Ingredients Jump to Instructions ↓

  1. 1 (10 3/4 ounce) can cream of mushroom soup

  2. 3/4 cup picante sauce (heat level according taste)

  3. 3/4 cup sour cream

  4. 1 tablespoon chili powder

  5. 2 cups chopped tomatoes (or 2 cans drained Rotel)

  6. 3 cups cubed cooked chicken (can used canned chicken)

  7. 12 corn tortillas , cut into 1 inch pieces (6 inch)

  8. 1 cup shredded cheddar cheese

  9. 1 small onion , chopped

  10. 1 (4 ounce) can sliced black olives

Instructions Jump to Ingredients ↑

  1. Preheat oven to 350°F.

  2. Mix soup, picante sauce, sour cream, chili powder, tomatoes (or Rotel), and chicken.

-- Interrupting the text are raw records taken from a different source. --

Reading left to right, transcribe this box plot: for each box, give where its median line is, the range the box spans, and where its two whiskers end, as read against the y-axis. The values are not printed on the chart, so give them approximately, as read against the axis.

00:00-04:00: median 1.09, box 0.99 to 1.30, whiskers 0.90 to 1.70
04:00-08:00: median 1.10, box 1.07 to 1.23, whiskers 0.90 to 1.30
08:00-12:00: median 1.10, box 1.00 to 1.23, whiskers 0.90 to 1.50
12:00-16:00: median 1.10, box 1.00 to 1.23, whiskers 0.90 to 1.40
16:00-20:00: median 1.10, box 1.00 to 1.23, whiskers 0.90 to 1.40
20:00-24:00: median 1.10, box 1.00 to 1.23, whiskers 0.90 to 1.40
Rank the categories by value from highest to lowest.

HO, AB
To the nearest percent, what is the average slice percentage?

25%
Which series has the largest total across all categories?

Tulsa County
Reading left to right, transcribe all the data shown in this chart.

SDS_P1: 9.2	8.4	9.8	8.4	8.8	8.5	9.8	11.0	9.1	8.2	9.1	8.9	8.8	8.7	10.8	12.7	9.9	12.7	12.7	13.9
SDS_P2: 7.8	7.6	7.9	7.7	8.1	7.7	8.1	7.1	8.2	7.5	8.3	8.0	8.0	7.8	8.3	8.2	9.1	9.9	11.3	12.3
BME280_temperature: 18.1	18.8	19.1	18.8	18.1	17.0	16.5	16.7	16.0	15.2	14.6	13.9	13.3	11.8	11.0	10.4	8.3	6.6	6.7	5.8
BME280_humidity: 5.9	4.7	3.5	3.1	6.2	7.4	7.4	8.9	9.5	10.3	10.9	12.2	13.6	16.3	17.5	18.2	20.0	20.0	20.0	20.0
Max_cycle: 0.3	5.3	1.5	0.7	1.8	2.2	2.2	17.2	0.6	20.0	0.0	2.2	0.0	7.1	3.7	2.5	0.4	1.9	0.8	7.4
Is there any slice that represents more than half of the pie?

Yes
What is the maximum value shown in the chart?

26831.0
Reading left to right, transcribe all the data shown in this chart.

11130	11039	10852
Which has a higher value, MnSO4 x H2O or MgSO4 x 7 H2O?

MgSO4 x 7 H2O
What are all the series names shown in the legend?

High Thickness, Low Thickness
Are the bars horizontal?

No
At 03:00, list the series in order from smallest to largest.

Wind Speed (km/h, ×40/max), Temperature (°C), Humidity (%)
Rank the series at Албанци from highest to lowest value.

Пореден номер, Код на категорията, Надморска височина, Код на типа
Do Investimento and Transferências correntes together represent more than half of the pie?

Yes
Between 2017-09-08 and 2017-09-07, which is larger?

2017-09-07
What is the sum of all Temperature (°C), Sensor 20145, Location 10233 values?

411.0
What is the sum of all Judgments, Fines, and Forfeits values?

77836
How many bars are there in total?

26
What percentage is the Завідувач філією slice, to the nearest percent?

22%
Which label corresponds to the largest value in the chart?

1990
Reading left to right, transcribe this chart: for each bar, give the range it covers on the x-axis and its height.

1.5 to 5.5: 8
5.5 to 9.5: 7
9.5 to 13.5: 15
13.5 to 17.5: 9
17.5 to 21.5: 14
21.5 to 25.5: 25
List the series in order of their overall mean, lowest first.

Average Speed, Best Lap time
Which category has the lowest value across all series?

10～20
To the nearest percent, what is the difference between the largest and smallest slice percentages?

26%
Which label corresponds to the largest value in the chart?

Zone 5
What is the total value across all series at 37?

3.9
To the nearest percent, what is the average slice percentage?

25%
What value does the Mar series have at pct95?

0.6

  3. In 2-quart shallow baking dish, spread 1/2 of the tortilla pieces to cover the bottom. Top with 1/2 the chicken mixture.

  4. Repeat layers.

  5. Sprinkle with cheese and onions.

  6. Bake at 350°F for 40 minutes or until hot.

  7. If desired, serve with additional picante sauce, sour cream, onions, black olives, shredded cheese.

  8. TO FREEZE: Freeze chicken mixture in Ziploc bags uncooked.

  9. TO SERVE: Defrost chicken mixture. Arrange corn tortillas and chicken mixture according to above directions and bake.